I wonder what a designed-for-SIMD rolling hash would look like. Like—just a trivial toy experiment—suppose hash ↤ (hash * input[j]) << 1. That's a (very crappy) rolling-hash function with a window size of sizeof(hash). It's also algebraically equivalent to hash ↤ hash * (input[j] << 1), which is a parallelizable horizontal-product over the input bytevector. This shows that you can keep the "rolling window" property, without the "evaluates serially from left-to-right" requirement: it's possible to rearrange things algebraically so that the "folding" step can be evaluated in any order.

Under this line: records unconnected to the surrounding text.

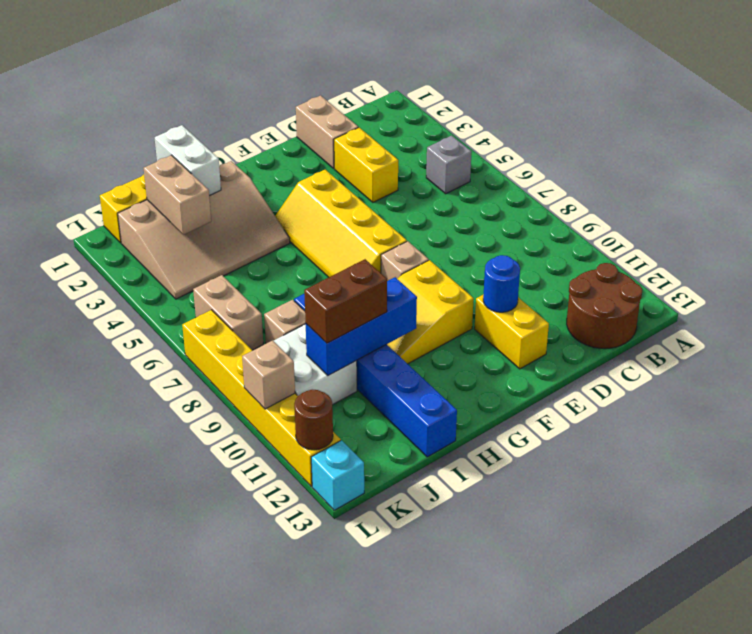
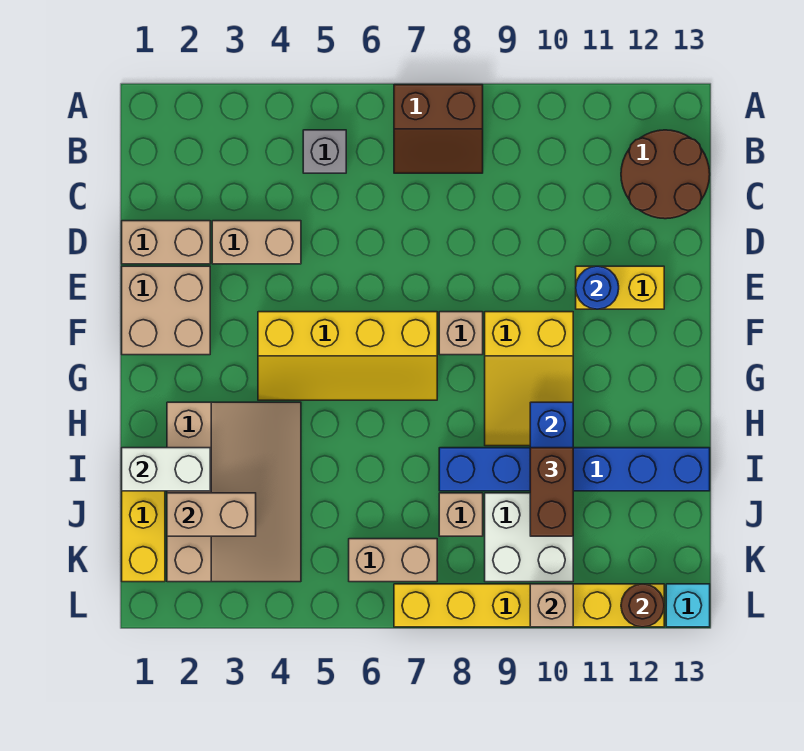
none -> brown 2x2 slope [394,85,483,173]
yellow 1x2 brick [334,128,398,202] -> tan 1x2 brick [212,221,301,264]
none -> tan 2x2 brick [122,266,210,355]

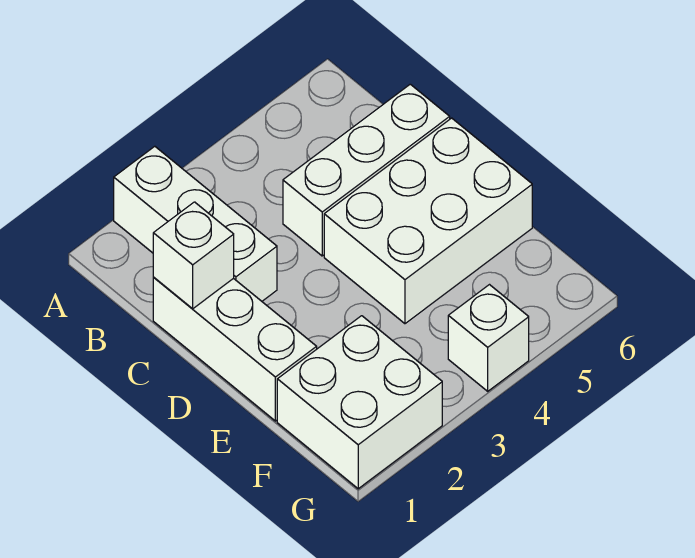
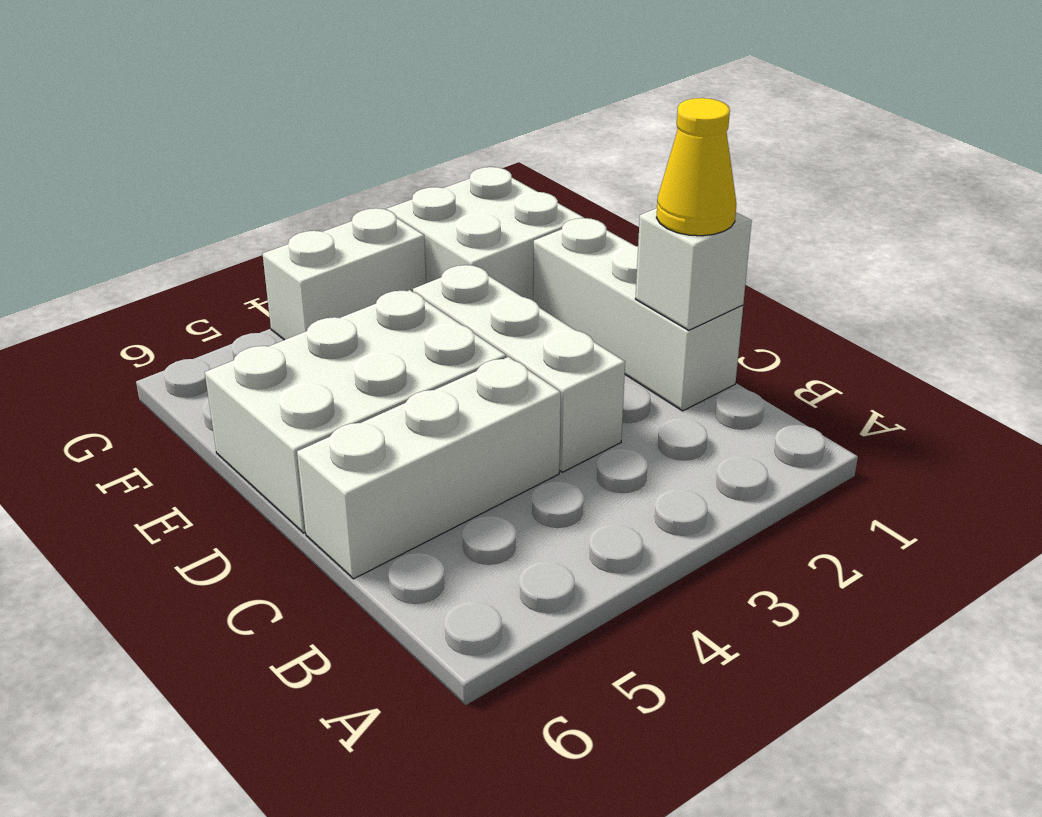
white 1x3 brick [114,146,277,301] -> white 1x3 brick moved to [413,265,625,472]
none -> yellow 1x1 cone [656,98,736,236]
white 1x1 brick [448,285,529,391] -> white 1x2 brick [263,208,426,340]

Are there nontrivial constructions with this property?

EdSchouten · 2024-03-09T04:14:59 1709957699

Are there actually practical cases where Rabin-Karp hashing is what dominates the running time of an application? The naive implementation already gives you 0.75 GB/s. Seems pretty fast.

def-lkb · 2024-03-09T08:39:14 1709973554

Compression, synchronization and backup systems often use rolling hash to implement "content-defined chunking", an effective form of deduplication.

In optimized implementations, Rabin-Karp is likely to be the bottleneck. See for instance https://github.com/facebook/zstd/pull/2483 which replaces a Rabin-Karp variant by a >2x faster Gear-Hashing.

mis1988 · 2024-03-09T08:41:37 1709973697

I found it to be a good pedagogical tool. In terms of actual use cases, maybe something like rsync'ing a large directory where only a few files have changed? It starts to get pretty contrived though.

dehrmann · 2024-03-09T07:53:34 1709970814

Maybe implementing `foo LIKE '%bar%'` in a columnar DB backed by SSDs. Even if you're not strictly CPU-bound, there's a scale where you might care about the power use.

mis1988 · 2024-03-07T09:12:27 1709802747

A response to a question posed by Daniel Lemire.